Reading text:
Anyway, Corn gave me some marriage-saving breathing room, since I was instantly able to produce high-quality meals, which both surprised and pleased my wife. I branched out to a few more cookbooks with more advanced recipes, and started thinking rather highly of my skills, although in truth I was still a blunderer.
Food was pretty good, though. I could still pick a good recipe and follow it. And to return to my theme above -- that's all you really need to be able to do to meet most people's definition of "a pretty good cook."
Then a friend of mine, now deceased -- and thank you Andy, wherever you are -- gave me a gift subscription to Cook's Illustrated. I now sometimes laugh at CI for its Yankee stodginess, but thank God for CI. Not only do their recipes always work, period, but they almost shame an intermediate cook into trying new techniques: "We tried 47 different ways of making this recipe, and here's what worked best!"
Who can say no to that?
Their offshoot empires America's Test Kitchen and Cook's Country follow the same approach and are equally reliable. Cook's country is especially good for “Americana” stuff.
All three branches of the empire tend to sell you the same (or similar) recipes over and over in different formats. The magazines are fun to read, but your best buy is to get their giant cookbooks, which compile recipes from the magazines.
The next big change came when my daughter went to school and my wife went back to work full-time. I'd sort of been making "gourmet" meals on the weekend as a half-fast hobby, which seemed like a good deal to a stay-at-home mom. But suddenly, putting food on the table M-F was the challenge and while a wonderful woman, my wife is not a planner in the kitchen. It would be exaggerating to say every weeknight meal involved a crisis (and my wife would smack me if I did). Let's just say peace and tranquility did not always reign in the kitchen. If a dish had n ingredients, the actual number present was often n -1.

(Stored dataset items)
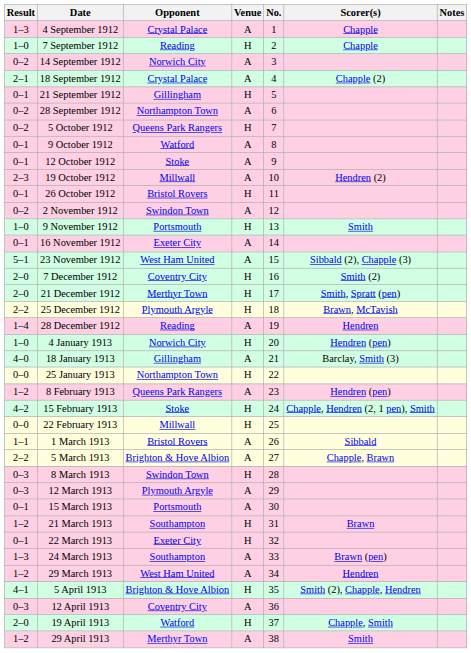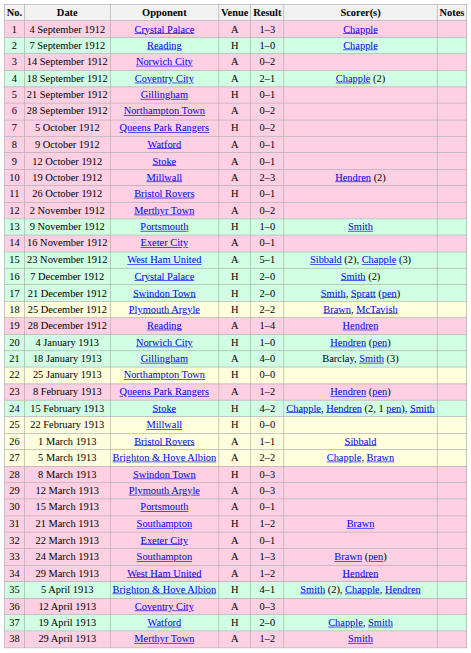columns swapped: No. <-> Result
18 September 1912 | Opponent: Crystal Palace -> Coventry City
2 November 1912 | Opponent: Swindon Town -> Merthyr Town
7 December 1912 | Opponent: Coventry City -> Crystal Palace
21 December 1912 | Opponent: Merthyr Town -> Swindon Town
22 March 1913 | Venue: H -> A
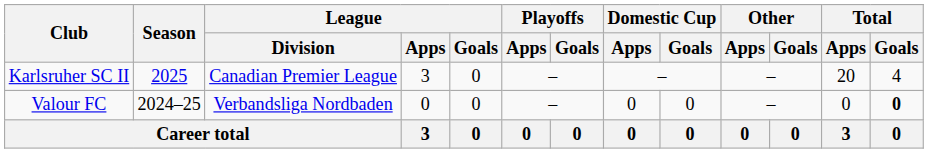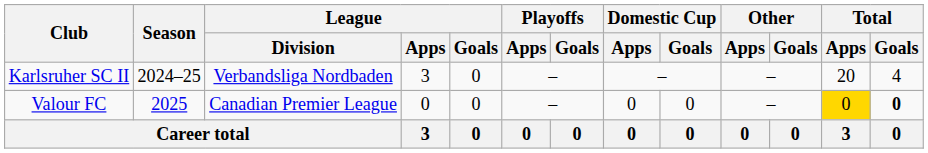Karlsruher SC II | Season: 2025 -> 2024–25
Karlsruher SC II | League / Division: Canadian Premier League -> Verbandsliga Nordbaden
Valour FC | Season: 2024–25 -> 2025
Valour FC | League / Division: Verbandsliga Nordbaden -> Canadian Premier League
Valour FC | Total / Apps: no background -> gold background
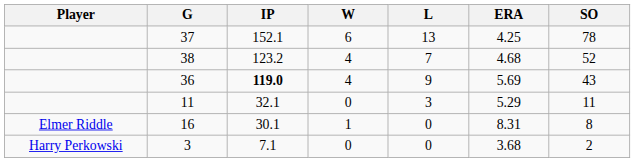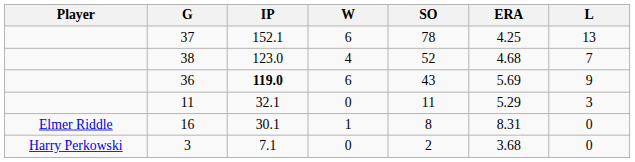columns swapped: L <-> SO
38 | IP: 123.2 -> 123.0
36 | W: 4 -> 6
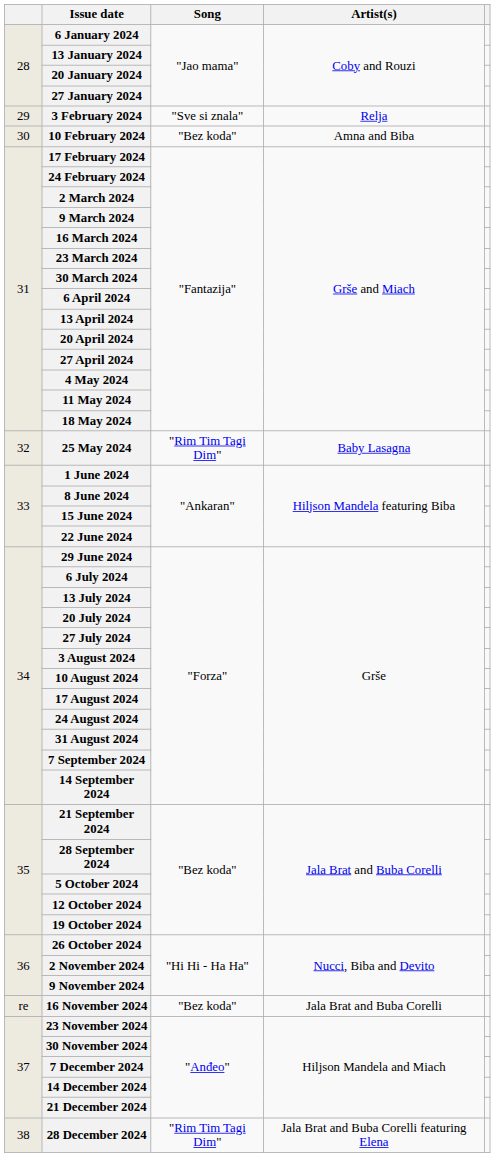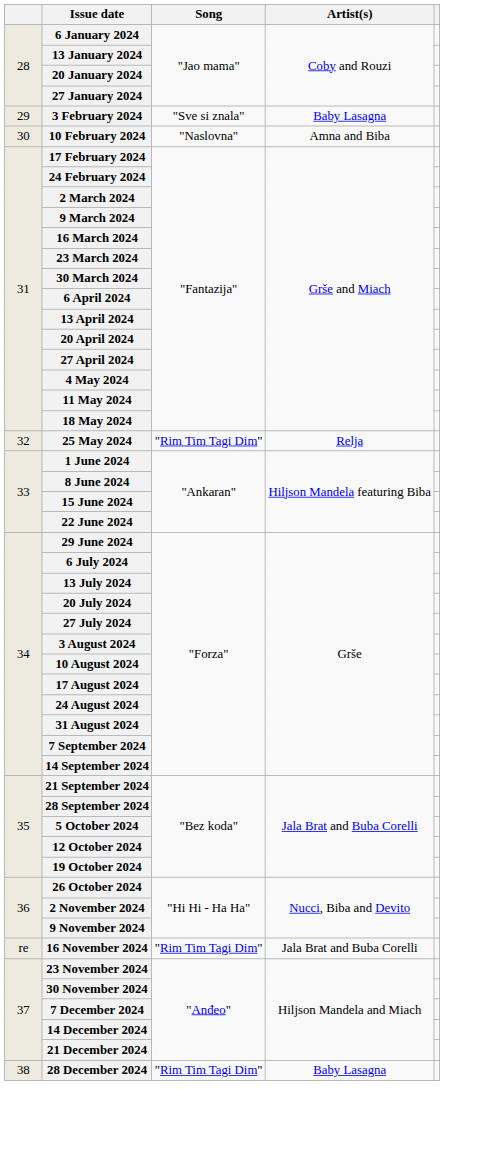3 February 2024 | Artist(s): Relja -> Baby Lasagna
10 February 2024 | Song: "Bez koda" -> "Naslovna"
25 May 2024 | Artist(s): Baby Lasagna -> Relja
16 November 2024 | Song: "Bez koda" -> "Rim Tim Tagi Dim"
28 December 2024 | Artist(s): Jala Brat and Buba Corelli featuring Elena -> Baby Lasagna
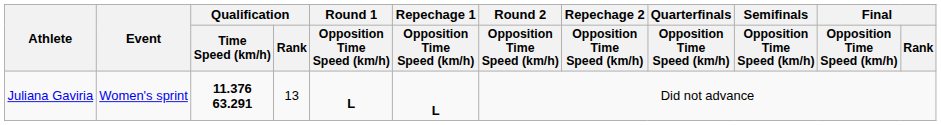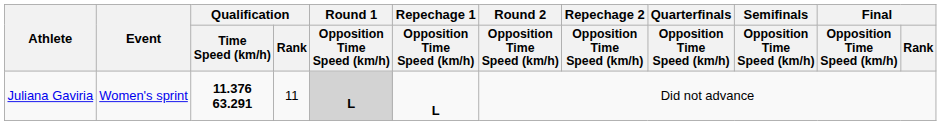Juliana Gaviria | Qualification / Rank: 13 -> 11
Juliana Gaviria | Round 1 / Opposition Time Speed (km/h): no background -> lightgrey background
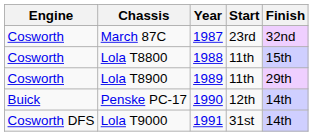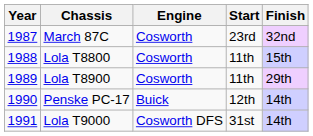columns swapped: Year <-> Engine
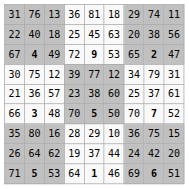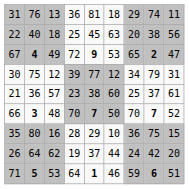66 | column 5: 5 -> 7
71 | column 7: 69 -> 59
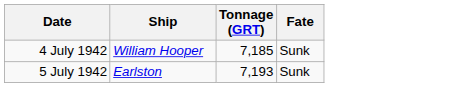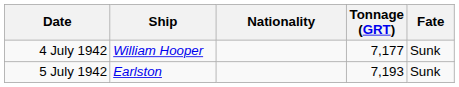+ column: Nationality
4 July 1942 | Tonnage (GRT): 7,185 -> 7,177
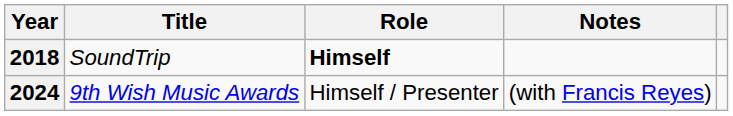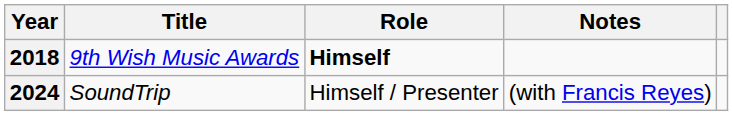2018 | Title: SoundTrip -> 9th Wish Music Awards
2024 | Title: 9th Wish Music Awards -> SoundTrip
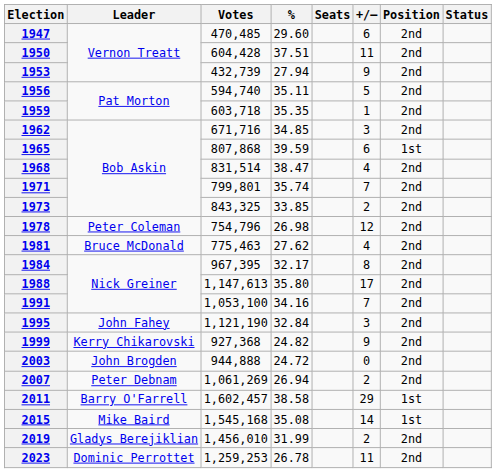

Task: Write a continuation of the piece about learning to cook at home, starting right after its final sentence about the n ingredients.

Exercise response:
To help out, I started making bigger recipes on the weekends to give us good leftovers during the week. Better. I even made some things to freeze. That worked
Then a few years ago, a friend with a bit more dinero that I have hired a personal chef who came in once every 2 weeks and made a huge batch of food all at once, freezing everything in dinner-sized batches. Great idea, but we couldn't dream of affording it. So I thought of hiring that chef to give me lessons. I nixed that idea when I heard from my daughter that actually, the chef's food wasn't really all that good. I tried some. She was right. It was ok, but not as good as mine. I guess that built up my confidence and I decided just to bull ahead and figure out how to do it myself.
Nothing to it, really. Most stuff freezes ok, and if it doesn't you scratch it off your freezer recipe list. Recipes with lots of dairy are not good candidates. You need a good-sized freezer and it has to be cold if you want to store things for more than a month or two (I keep mine at -10 F). Chest freezers are more energy efficient, but I shudder to think about what it's like to have 2 months worth of frozen food in a chest and try to find anything, so I use an upright freezer. You need lots and lots and lots of glass containers in a few standard sizes so they nest when empty and don't take over the kitchen. And you need to label everything, always. I use masking tape and a Sharpie. You think you're going to remember that thing you just spent 3 hours cooking. But when you go into the freezer a couple months from now, trust me, you won't. It'll be "what's this red stuff?"
And you also have to shop carefully, from a list, ideally with the recipes you're going to make written at the top of the list ("Now let's see, what did I buy these leeks for?"). And you have to take great care with mise en place because as long as you're cooking to freeze, you might as well cook 2 or 3 things at once (I've tried 4 a few times, but that gets a little annoying). It's not quite like being a professional cook, but having 2 or 3 things going at the same time is not exactly like being a home cook either. You're not working at a leisurely pace, occasionally pausing for a sip of wine or to stare out the window. You're working! The more organized and professional you get, the better it will go. And yes, while my car trunk looks like a rolling trash bin, as a matter of fact, all the labels on my pantry shelving do face front! That way I can see at a glance exactly what I've got in stock.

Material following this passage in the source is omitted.